At about 9:15 p.m. Wednesday, Stacia
Webber threw a drunk and belligerent man out of her bar, the Sportsman
2 Caf? on Railroad Avenue in Moosup, she told police. The man returned
15 minutes later wearing a green ski mask and carrying a shotgun,
Webber said. "He was wearing the same clothes and had the same
build," she said. "The only difference was the ski mask,
which had two eyeholes cut out."
There were eight regulars in the bar, including Stewart, 36, a cook
at Mitchell College in New London, who had been coming in on Wednesdays
to shoot pool for about 5 years, Webber said.
Four of the patrons ducked behind the bar as the armed man, whom
police later identified as Edmund H. Hernandez, 27, of 39 Parent
Hill Road, Moosup, demanded money from the register. The other four
patrons were trapped in a corner, a double-barrel shotgun blocking
them from their friends. The trapped men placed their hands on the
bar as Hernandez approached them. "He poked the gun in the
side of one of the guy's faces and yelled, `Get against the wall.

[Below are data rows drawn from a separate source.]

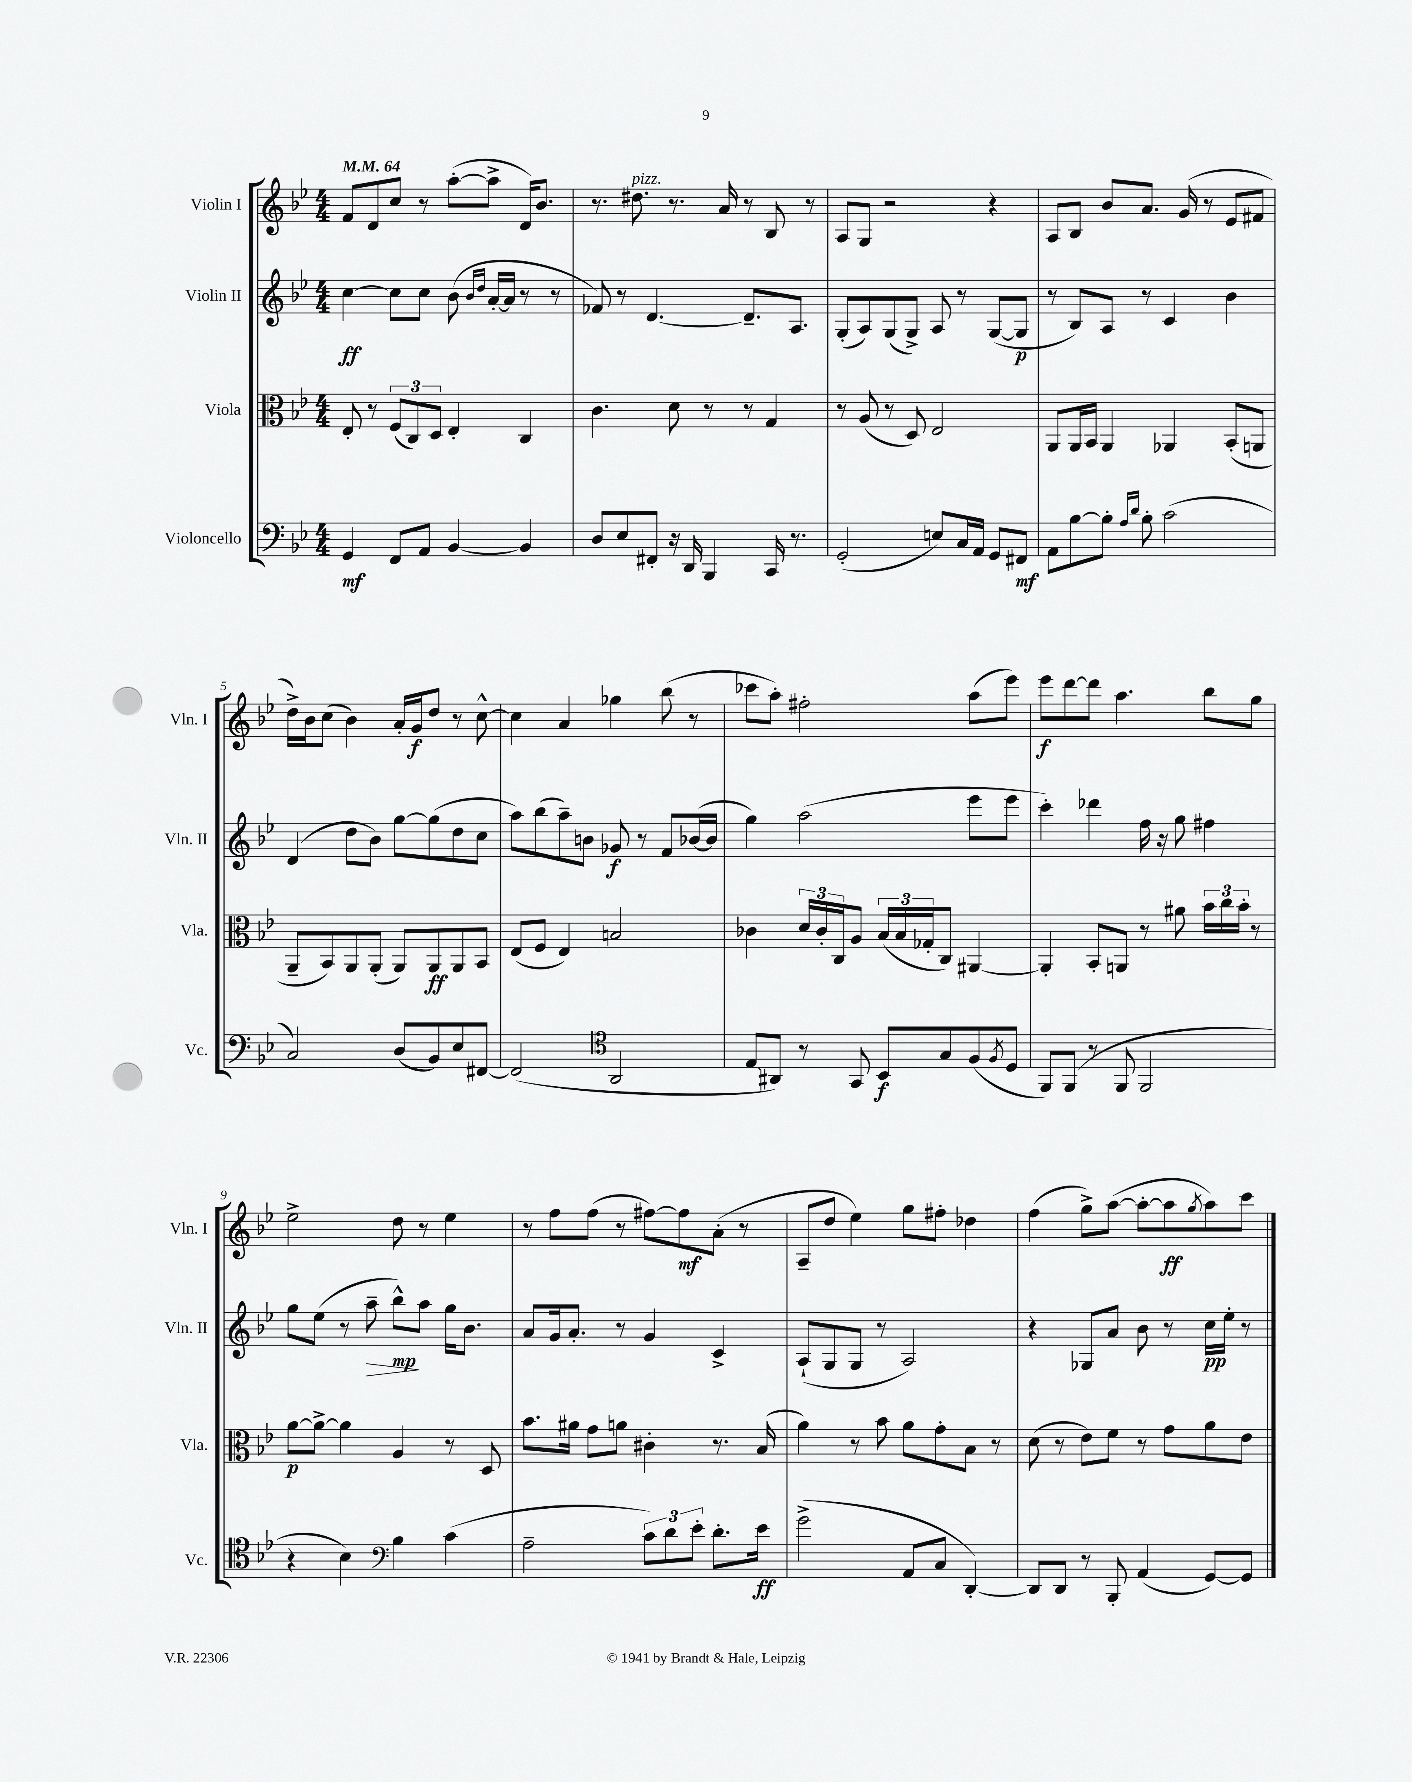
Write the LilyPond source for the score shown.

<<
\new StaffGroup <<
\new Staff = "s0" \with { instrumentName = "Violin I" shortInstrumentName = "Vln. I" } {
    \clef treble \key bes \major \numericTimeSignature \time 4/4 \tempo 4 = 64
    f'8 d'8 c''8 r8 a''8~-.( a''8-> d'16) bes'8. |
    r8. dis''8.^\markup { \italic "pizz." } r8. a'16 r8 bes8 r8 |
    a8 g8 r2 r4 |
    a8 bes8 bes'8 a'8. g'16( r8 ees'8 fis'8 |
    d''16->) bes'16 c''8( bes'4) a'16-. g'16\f d''8 r8 c''8~-^ |
    c''4 a'4 ges''4 bes''8( r8 |
    ces'''8 a''8-.) fis''2-. a''8( ees'''8) |
    ees'''8\f d'''8~ d'''8 a''4. bes''8 g''8 |
    ees''2-> d''8 r8 ees''4 |
    r8 f''8 f''8( r8 fis''8~) fis''8\mf a'8-.( r8 |
    a8-- d''8 ees''4) g''8 fis''8-. des''4 |
    f''4( g''8->) a''8~( a''8~-. a''8\ff \acciaccatura { g''8 } a''8) c'''8 \bar "|." |
}
\new Staff = "s1" \with { instrumentName = "Violin II" shortInstrumentName = "Vln. II" } {
    \clef treble \key bes \major \numericTimeSignature \time 4/4
    c''4~\ff c''8 c''8 bes'8( \grace { bes'16 d''16 } a'16~-. a'16 r8 r8 |
    fes'8) r8 d'4.~ d'8.-- a8. |
    g8-.( a8) g8( g8->) a8 r8 g8~( g8\p |
    r8 bes8) a8 r8 c'4 bes'4 |
    d'4( d''8 bes'8) g''8~ g''8( d''8 c''8 |
    a''8) bes''8( a''8--) b'8 ges'8\f r8 f'8 bes'16~( bes'16 |
    g''4) a''2( ees'''8 ees'''8 |
    c'''4-.) des'''4 f''16 r16 g''8 fis''4 |
    g''8 ees''8( r8 a''8--\> bes''8-^\mp\!) a''8 g''16 bes'8. |
    a'8 g'16 a'8.-. r8 g'4 c'4-> |
    a8-!( g8 g8 r8 a2) |
    r4 ges8 a'8 bes'8 r8 c''16\pp ees''16-. r8 \bar "|." |
}
\new Staff = "s2" \with { instrumentName = "Viola" shortInstrumentName = "Vla." } {
    \clef alto \key bes \major \numericTimeSignature \time 4/4
    ees8-. r8 \tuplet 3/2 { f8( c8) d8 } ees4-. c4 |
    c'4. d'8 r8 r8 g4 |
    r8 a8( r8 d8) ees2 |
    a,8 a,16 bes,16 a,4 aes,4 bes,8-.( a,8 |
    a,8-- bes,8) a,8 a,8-.( a,8) a,8\ff a,8 bes,8 |
    ees8( f8 ees4) b2 |
    ces'4 \tuplet 3/2 { d'16 ces'16-. c16 } a8 \tuplet 3/2 { bes16( bes16 ges16-. } c8) ais,4~ |
    ais,4-. bes,8-. a,8 r8 ais'8 \tuplet 3/2 { bes'16 c''16 bes'16-. } r8 |
    a'8~\p a'8~-> a'4 a4 r8 d8 |
    bes'8. ais'16 g'8 a'8 cis'4-. r8. bes16( |
    a'4) r8 bes'8 a'8 g'8-. bes8 r8 |
    d'8( r8 ees'8) f'8 r8 g'8 a'8 ees'8 \bar "|." |
}
\new Staff = "s3" \with { instrumentName = "Violoncello" shortInstrumentName = "Vc." } {
    \clef bass \key bes \major \numericTimeSignature \time 4/4
    g,4\mf f,8 a,8 bes,4~ bes,4 |
    d8 ees8 fis,8-. r16 d,16 bes,,4 c,16 r8. |
    g,2-.( e8) c16 a,16 g,8 fis,8\mf |
    a,8 bes8~ bes8-. \grace { a16 d'16 } bes8-. c'2( |
    c2) d8( bes,8) ees8 fis,8~ |
    fis,2( \clef tenor a,2 |
    ees8\glissando ais,8) r8 g,8 bes,8\f g8 f8( \acciaccatura { f8 } d8 |
    f,8) f,8( r8 f,8 f,2 |
    r4 bes4) \clef bass bes4 c'4( |
    a2-- \tuplet 3/2 { c'8) d'8 ees'8-. } d'8.-. ees'16\ff |
    g'2->( a,8 c8 d,4~-.) |
    d,8 d,8 r8 bes,,8-. a,4( g,8~) g,8 \bar "|." |
}
>>
>>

Get behind the bar. Get against the wall. Get behind the bar,'"
Webber said.
Two of the men followed his directions.
Another ducked into the bathroom. Stewart did not move. Hernandez
fired the gun into Stewart's right shoulder at point-blank range,
Webber said. The buckshot hit him in the face and went through his
shoulder and into a wall. Hernandez ran out the front door with
an undisclosed amount of cash as Stewart crawled behind the bar,
Webber said.
"Bob asked, `What did I do,'"
Webber said. "I'm glad everyone knew Bob so he saw all familiar
faces." Patrons were able to see Hernandez's license plate,
and police from Plainfield and the State Police Troops D and E arrested
him a short time later.
He was charged with criminal attempt to commit murder, first-degree
assault, first-degree robbery, first-degree larceny, criminal use
of a firearm, first-degree reckless endangerment and second-degree
threatening. He was held on $500,000 cash bond and arraigned Thursday
in Danielson Superior Court.
Stewart, a Moosup resident, was
taken to The William W. Backus Hospital and later transferred to
Rhode Island Hospital, where his mother, Phyllis, said he is expected
to make a full recovery after several surgeries to his face and
shoulder.
The Sportsman 2 was closed Thursday,
but Webber came in to clean the blood from the bar and pick up the
buckshot that littered the floor and walls. She chain-smoked as
she examined a blood stain and marveled at a place on the ceiling
where a bone fragment was lodged.
"I've owned the bar 10 years,
and nothing like this has ever happened," she said. "This
is a small town. This kind of stuff only happens on TV."